EXERCISE DIRECTIONS
What the task needs is the data below, written out verbatim.

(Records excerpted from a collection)
——

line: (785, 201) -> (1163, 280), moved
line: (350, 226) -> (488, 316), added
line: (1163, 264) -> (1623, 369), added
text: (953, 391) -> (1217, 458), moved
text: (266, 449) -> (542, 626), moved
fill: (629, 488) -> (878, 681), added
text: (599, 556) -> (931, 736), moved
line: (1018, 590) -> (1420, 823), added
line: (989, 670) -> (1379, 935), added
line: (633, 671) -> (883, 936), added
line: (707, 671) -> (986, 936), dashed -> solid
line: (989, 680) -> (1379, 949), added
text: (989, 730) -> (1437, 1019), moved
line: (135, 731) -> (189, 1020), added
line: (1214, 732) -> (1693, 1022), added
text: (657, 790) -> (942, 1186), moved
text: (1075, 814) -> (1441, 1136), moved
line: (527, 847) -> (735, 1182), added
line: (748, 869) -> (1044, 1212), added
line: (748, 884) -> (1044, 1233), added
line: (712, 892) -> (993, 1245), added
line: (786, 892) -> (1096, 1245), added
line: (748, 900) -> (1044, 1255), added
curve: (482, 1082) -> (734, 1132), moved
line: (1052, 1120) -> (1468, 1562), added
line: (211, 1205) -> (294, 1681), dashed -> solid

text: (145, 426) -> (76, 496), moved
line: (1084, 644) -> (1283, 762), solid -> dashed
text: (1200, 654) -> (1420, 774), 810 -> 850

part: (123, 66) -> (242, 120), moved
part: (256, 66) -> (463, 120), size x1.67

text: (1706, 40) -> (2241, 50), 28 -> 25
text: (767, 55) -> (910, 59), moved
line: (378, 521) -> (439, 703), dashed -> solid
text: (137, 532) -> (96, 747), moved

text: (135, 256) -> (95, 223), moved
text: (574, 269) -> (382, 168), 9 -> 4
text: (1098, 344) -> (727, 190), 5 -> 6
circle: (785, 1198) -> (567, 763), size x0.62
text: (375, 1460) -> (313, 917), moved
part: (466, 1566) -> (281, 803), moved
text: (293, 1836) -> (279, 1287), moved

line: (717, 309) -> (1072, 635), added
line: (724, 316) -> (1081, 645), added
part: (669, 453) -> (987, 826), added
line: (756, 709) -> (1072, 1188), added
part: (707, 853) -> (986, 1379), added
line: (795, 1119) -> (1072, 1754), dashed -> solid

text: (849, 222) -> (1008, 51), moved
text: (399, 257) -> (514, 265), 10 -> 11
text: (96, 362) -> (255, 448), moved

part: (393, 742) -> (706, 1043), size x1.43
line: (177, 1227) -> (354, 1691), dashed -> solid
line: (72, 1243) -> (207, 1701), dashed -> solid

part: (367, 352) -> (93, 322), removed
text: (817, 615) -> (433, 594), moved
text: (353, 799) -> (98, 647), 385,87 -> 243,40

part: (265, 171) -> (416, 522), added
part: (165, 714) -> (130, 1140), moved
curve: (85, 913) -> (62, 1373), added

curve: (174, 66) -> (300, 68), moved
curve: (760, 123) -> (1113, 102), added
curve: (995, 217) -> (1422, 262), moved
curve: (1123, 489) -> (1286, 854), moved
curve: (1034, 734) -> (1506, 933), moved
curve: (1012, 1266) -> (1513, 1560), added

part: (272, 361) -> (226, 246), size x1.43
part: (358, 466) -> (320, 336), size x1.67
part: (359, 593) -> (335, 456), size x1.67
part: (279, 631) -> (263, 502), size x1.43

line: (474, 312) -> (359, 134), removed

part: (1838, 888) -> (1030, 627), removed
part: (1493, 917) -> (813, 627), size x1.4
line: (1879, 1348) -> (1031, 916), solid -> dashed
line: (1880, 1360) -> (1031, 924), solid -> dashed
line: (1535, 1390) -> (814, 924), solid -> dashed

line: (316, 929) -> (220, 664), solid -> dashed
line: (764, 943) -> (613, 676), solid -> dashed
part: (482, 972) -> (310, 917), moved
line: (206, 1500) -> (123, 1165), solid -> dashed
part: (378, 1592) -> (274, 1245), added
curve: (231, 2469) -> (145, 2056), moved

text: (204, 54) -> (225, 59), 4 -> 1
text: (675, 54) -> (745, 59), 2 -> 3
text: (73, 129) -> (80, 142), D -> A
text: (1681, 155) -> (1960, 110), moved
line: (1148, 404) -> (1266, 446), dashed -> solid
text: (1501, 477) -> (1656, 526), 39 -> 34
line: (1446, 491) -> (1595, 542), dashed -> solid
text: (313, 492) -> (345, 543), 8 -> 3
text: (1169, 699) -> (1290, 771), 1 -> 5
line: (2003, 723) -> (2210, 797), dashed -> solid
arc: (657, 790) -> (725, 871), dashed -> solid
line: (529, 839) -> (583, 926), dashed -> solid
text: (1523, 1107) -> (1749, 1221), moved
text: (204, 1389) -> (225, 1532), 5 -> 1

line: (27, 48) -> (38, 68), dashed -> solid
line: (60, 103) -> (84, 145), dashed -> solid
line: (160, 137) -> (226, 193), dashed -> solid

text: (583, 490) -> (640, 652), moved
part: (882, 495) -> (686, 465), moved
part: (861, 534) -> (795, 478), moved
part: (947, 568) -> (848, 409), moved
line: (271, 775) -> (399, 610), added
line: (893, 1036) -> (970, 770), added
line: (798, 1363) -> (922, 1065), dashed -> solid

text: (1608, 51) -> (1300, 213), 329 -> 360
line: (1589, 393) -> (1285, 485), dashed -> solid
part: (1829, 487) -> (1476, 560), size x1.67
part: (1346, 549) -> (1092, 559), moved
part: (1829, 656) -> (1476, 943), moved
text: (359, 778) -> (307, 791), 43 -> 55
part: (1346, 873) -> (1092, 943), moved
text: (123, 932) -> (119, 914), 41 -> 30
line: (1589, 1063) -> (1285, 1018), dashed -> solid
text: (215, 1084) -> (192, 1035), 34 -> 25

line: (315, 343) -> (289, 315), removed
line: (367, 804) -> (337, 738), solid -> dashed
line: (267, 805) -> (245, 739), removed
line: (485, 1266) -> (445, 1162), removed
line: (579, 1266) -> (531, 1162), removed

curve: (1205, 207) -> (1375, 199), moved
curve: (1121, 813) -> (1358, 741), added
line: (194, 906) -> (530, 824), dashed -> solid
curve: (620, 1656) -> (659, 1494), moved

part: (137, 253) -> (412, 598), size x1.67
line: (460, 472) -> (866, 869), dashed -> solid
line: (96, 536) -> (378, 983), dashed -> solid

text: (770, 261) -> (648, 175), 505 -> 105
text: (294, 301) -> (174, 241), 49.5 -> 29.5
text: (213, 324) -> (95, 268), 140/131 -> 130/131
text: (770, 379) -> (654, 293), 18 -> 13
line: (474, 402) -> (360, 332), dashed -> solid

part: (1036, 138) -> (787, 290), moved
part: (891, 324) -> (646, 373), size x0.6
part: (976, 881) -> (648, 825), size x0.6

——

RESULT OF THIS EXERCISE
line: (785, 201) -> (1163, 280), moved
line: (350, 226) -> (488, 316), added
line: (1163, 264) -> (1623, 369), added
text: (953, 391) -> (1217, 458), moved
text: (266, 449) -> (542, 626), moved
fill: (629, 488) -> (878, 681), added
text: (599, 556) -> (931, 736), moved
line: (1018, 590) -> (1420, 823), added
line: (989, 670) -> (1379, 935), added
line: (633, 671) -> (883, 936), added
line: (707, 671) -> (986, 936), dashed -> solid
line: (989, 680) -> (1379, 949), added
text: (989, 730) -> (1437, 1019), moved
line: (135, 731) -> (189, 1020), added
line: (1214, 732) -> (1693, 1022), added
text: (657, 790) -> (942, 1186), moved
text: (1075, 814) -> (1441, 1136), moved
line: (527, 847) -> (735, 1182), added
line: (748, 869) -> (1044, 1212), added
line: (748, 884) -> (1044, 1233), added
line: (712, 892) -> (993, 1245), added
line: (786, 892) -> (1096, 1245), added
line: (748, 900) -> (1044, 1255), added
curve: (482, 1082) -> (734, 1132), moved
line: (1052, 1120) -> (1468, 1562), added
line: (211, 1205) -> (294, 1681), dashed -> solid

text: (145, 426) -> (76, 496), moved
line: (1084, 644) -> (1283, 762), solid -> dashed
text: (1200, 654) -> (1420, 774), 810 -> 850

part: (123, 66) -> (242, 120), moved
part: (256, 66) -> (463, 120), size x1.67

text: (1706, 40) -> (2241, 50), 28 -> 25
text: (767, 55) -> (910, 59), moved
line: (378, 521) -> (439, 703), dashed -> solid
text: (137, 532) -> (96, 747), moved

text: (135, 256) -> (95, 223), moved
text: (574, 269) -> (382, 168), 9 -> 4
text: (1098, 344) -> (727, 190), 5 -> 6
circle: (785, 1198) -> (567, 763), size x0.62
text: (375, 1460) -> (313, 917), moved
part: (466, 1566) -> (281, 803), moved
text: (293, 1836) -> (279, 1287), moved

line: (717, 309) -> (1072, 635), added
line: (724, 316) -> (1081, 645), added
part: (669, 453) -> (987, 826), added
line: (756, 709) -> (1072, 1188), added
part: (707, 853) -> (986, 1379), added
line: (795, 1119) -> (1072, 1754), dashed -> solid

text: (849, 222) -> (1008, 51), moved
text: (399, 257) -> (514, 265), 10 -> 11
text: (96, 362) -> (255, 448), moved

part: (393, 742) -> (706, 1043), size x1.43
line: (177, 1227) -> (354, 1691), dashed -> solid
line: (72, 1243) -> (207, 1701), dashed -> solid

part: (367, 352) -> (93, 322), removed
text: (817, 615) -> (433, 594), moved
text: (353, 799) -> (98, 647), 385,87 -> 243,40

part: (265, 171) -> (416, 522), added
part: (165, 714) -> (130, 1140), moved
curve: (85, 913) -> (62, 1373), added

curve: (174, 66) -> (300, 68), moved
curve: (760, 123) -> (1113, 102), added
curve: (995, 217) -> (1422, 262), moved
curve: (1123, 489) -> (1286, 854), moved
curve: (1034, 734) -> (1506, 933), moved
curve: (1012, 1266) -> (1513, 1560), added

part: (272, 361) -> (226, 246), size x1.43
part: (358, 466) -> (320, 336), size x1.67
part: (359, 593) -> (335, 456), size x1.67
part: (279, 631) -> (263, 502), size x1.43

line: (474, 312) -> (359, 134), removed

part: (1838, 888) -> (1030, 627), removed
part: (1493, 917) -> (813, 627), size x1.4
line: (1879, 1348) -> (1031, 916), solid -> dashed
line: (1880, 1360) -> (1031, 924), solid -> dashed
line: (1535, 1390) -> (814, 924), solid -> dashed

line: (316, 929) -> (220, 664), solid -> dashed
line: (764, 943) -> (613, 676), solid -> dashed
part: (482, 972) -> (310, 917), moved
line: (206, 1500) -> (123, 1165), solid -> dashed
part: (378, 1592) -> (274, 1245), added
curve: (231, 2469) -> (145, 2056), moved

text: (204, 54) -> (225, 59), 4 -> 1
text: (675, 54) -> (745, 59), 2 -> 3
text: (73, 129) -> (80, 142), D -> A
text: (1681, 155) -> (1960, 110), moved
line: (1148, 404) -> (1266, 446), dashed -> solid
text: (1501, 477) -> (1656, 526), 39 -> 34
line: (1446, 491) -> (1595, 542), dashed -> solid
text: (313, 492) -> (345, 543), 8 -> 3
text: (1169, 699) -> (1290, 771), 1 -> 5
line: (2003, 723) -> (2210, 797), dashed -> solid
arc: (657, 790) -> (725, 871), dashed -> solid
line: (529, 839) -> (583, 926), dashed -> solid
text: (1523, 1107) -> (1749, 1221), moved
text: (204, 1389) -> (225, 1532), 5 -> 1

line: (27, 48) -> (38, 68), dashed -> solid
line: (60, 103) -> (84, 145), dashed -> solid
line: (160, 137) -> (226, 193), dashed -> solid

text: (583, 490) -> (640, 652), moved
part: (882, 495) -> (686, 465), moved
part: (861, 534) -> (795, 478), moved
part: (947, 568) -> (848, 409), moved
line: (271, 775) -> (399, 610), added
line: (893, 1036) -> (970, 770), added
line: (798, 1363) -> (922, 1065), dashed -> solid

text: (1608, 51) -> (1300, 213), 329 -> 360
line: (1589, 393) -> (1285, 485), dashed -> solid
part: (1829, 487) -> (1476, 560), size x1.67
part: (1346, 549) -> (1092, 559), moved
part: (1829, 656) -> (1476, 943), moved
text: (359, 778) -> (307, 791), 43 -> 55
part: (1346, 873) -> (1092, 943), moved
text: (123, 932) -> (119, 914), 41 -> 30
line: (1589, 1063) -> (1285, 1018), dashed -> solid
text: (215, 1084) -> (192, 1035), 34 -> 25

line: (315, 343) -> (289, 315), removed
line: (367, 804) -> (337, 738), solid -> dashed
line: (267, 805) -> (245, 739), removed
line: (485, 1266) -> (445, 1162), removed
line: (579, 1266) -> (531, 1162), removed

curve: (1205, 207) -> (1375, 199), moved
curve: (1121, 813) -> (1358, 741), added
line: (194, 906) -> (530, 824), dashed -> solid
curve: (620, 1656) -> (659, 1494), moved

part: (137, 253) -> (412, 598), size x1.67
line: (460, 472) -> (866, 869), dashed -> solid
line: (96, 536) -> (378, 983), dashed -> solid

text: (770, 261) -> (648, 175), 505 -> 105
text: (294, 301) -> (174, 241), 49.5 -> 29.5
text: (213, 324) -> (95, 268), 140/131 -> 130/131
text: (770, 379) -> (654, 293), 18 -> 13
line: (474, 402) -> (360, 332), dashed -> solid

part: (1036, 138) -> (787, 290), moved
part: (891, 324) -> (646, 373), size x0.6
part: (976, 881) -> (648, 825), size x0.6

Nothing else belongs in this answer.